----- Selected passage
Tell us a bit about your foreign policy magazine Policy Eye which you sold it to a UK based news agency. Why did you decide to sell it? Do you still currently act as the Editor-in-Chief?
I was approached by a few people, mostly students to head the creation of this magazine, which had to be fiercely independent and focused on foreign policy, law, economics and global politics. Once I came on board, we created a small, efficient team, and looked out for funding. We received an affirmative answer from a UK-based publishing company, later to realise that they had a political leaning and started interfering with the editorial policies. A few of the founding members were not really happy with it, however most of our team members did not mind it since they were in a much better position to pay them for their work, while we weren’t. So yes, we decided to sell it off along with the team members; and I have not been involved with it ever since.
You also have started this really interesting organization called Broke Trips. Tell us a bit about it. How do you plan on executing it?
The reason for starting Broke Trips was that I saw that there was a misconception in the minds of the people that travelling internationally was an expensive affair; however that’s not always the case. If well planned, there are ways to travel cheap – that’s what most backpackers do. We were sort of a company that facilitated organised backpacking. Partnerships with local hostels, airlines, tourism governments is the model on how to keep the prices low; with focus on lower profit margin but bigger customer base. The response and work load was kind of overwhelming; and so we could not really go full-on with it; but I will soon be building a team to re-start it; as I still see an empty market in this space.
----------
----- Dataset excerpt
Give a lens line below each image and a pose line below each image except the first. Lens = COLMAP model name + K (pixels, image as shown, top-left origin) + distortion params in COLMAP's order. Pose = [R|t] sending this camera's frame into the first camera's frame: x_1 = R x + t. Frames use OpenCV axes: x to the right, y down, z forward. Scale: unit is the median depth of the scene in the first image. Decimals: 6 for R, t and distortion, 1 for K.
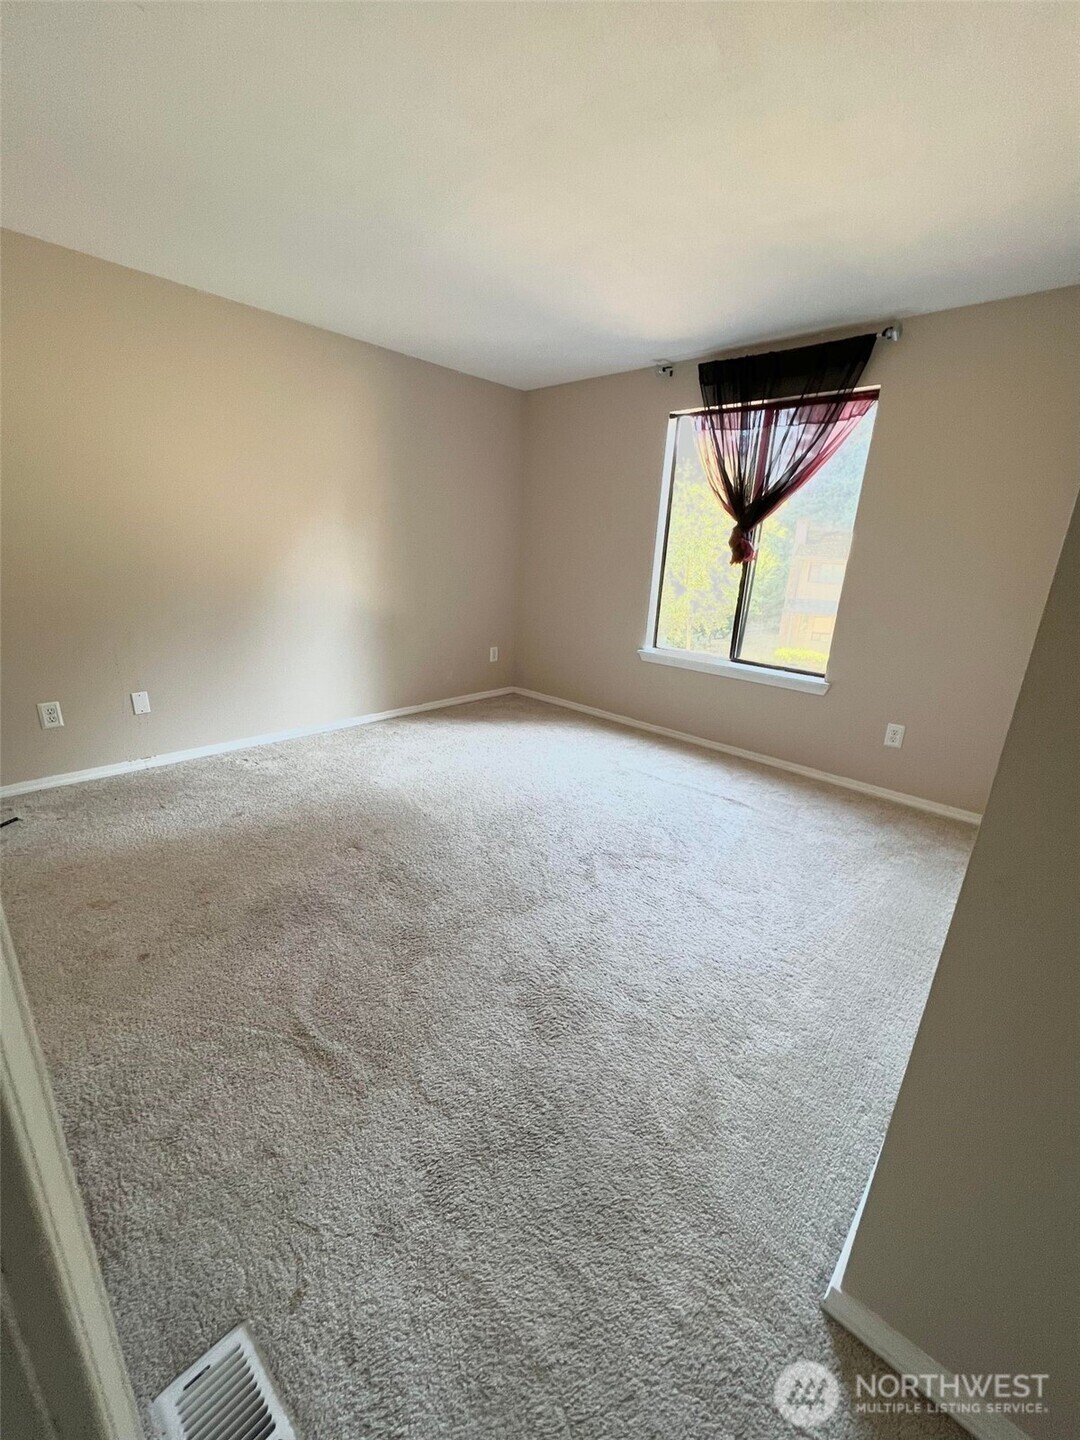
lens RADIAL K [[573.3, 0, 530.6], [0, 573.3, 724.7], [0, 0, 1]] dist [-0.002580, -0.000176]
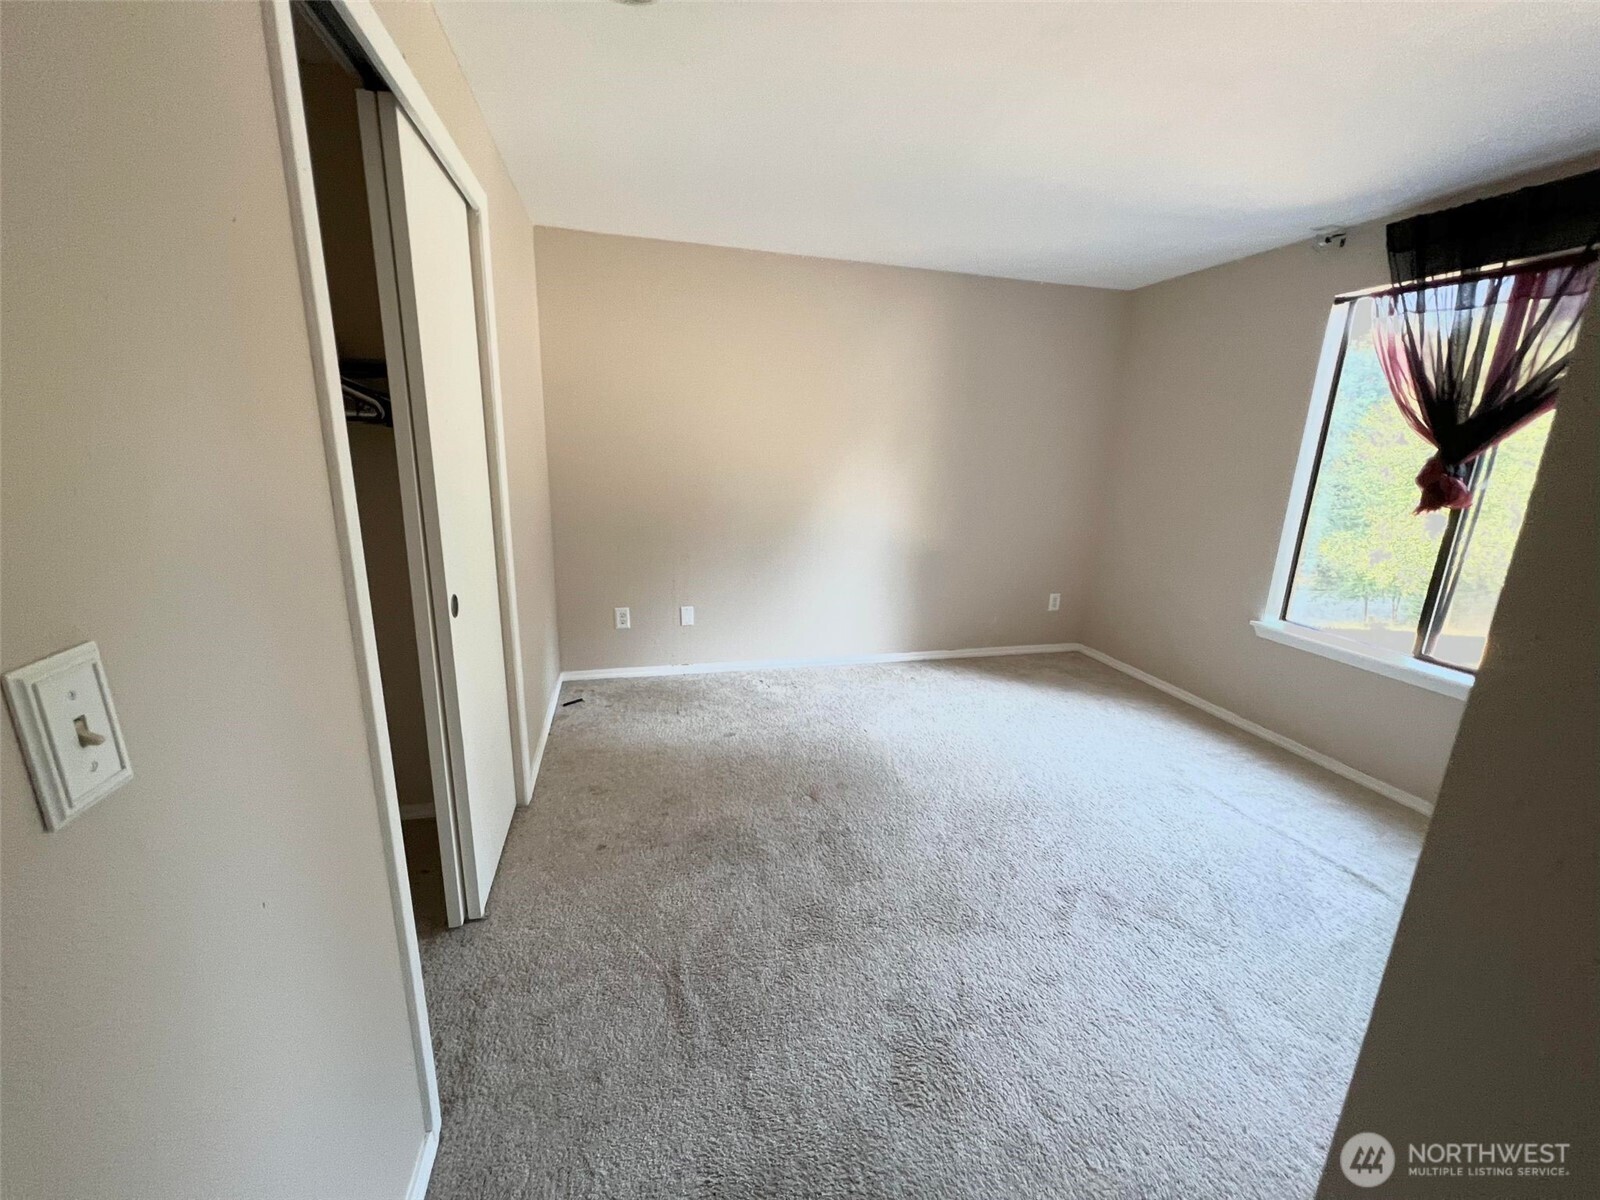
----------
- [To do] Extend the interview about Policy Eye and Broke Trips, picking up right after its final answer.

- [Task result]
Rumour has it that you worship Roger Federer. Do you play tennis yourself? What are your hobbies or what are the activities you like to pursue in your free time?
Well, I don’t worship Federer literally, but yes he’s a big inspiration; and has been more so since his comeback last year. To fight against all critics and give the best. I am also inspired by his foundation which has done amazing work in Africa. I did play tennis earlier when I was in high school.
Well, I don’t really have the regular hobbies anymore; because I don’t really get the time for them. So I would say working on my own organisations, is a hobby – I know it’s pretty boring. And then like everyone, I listen to music most times, when working or otherwise. I am still a fan of U2. I like to catch good movies at the cinema; and at home, I prefer watching brainless comedies, which wouldn’t need any further effort from my brain. I have watched all the movies that Adam Sandler has made in his career; and some of them more than once. I believe sometimes lame, brainless stuff helps me get the stress out.
In your journey, what according to you are your best experiences so far?
Sorry, it is not really possible to single out on this. Every experience has its own charm.
When you started out, did you have any mentors in your journey? How have their work influenced yours?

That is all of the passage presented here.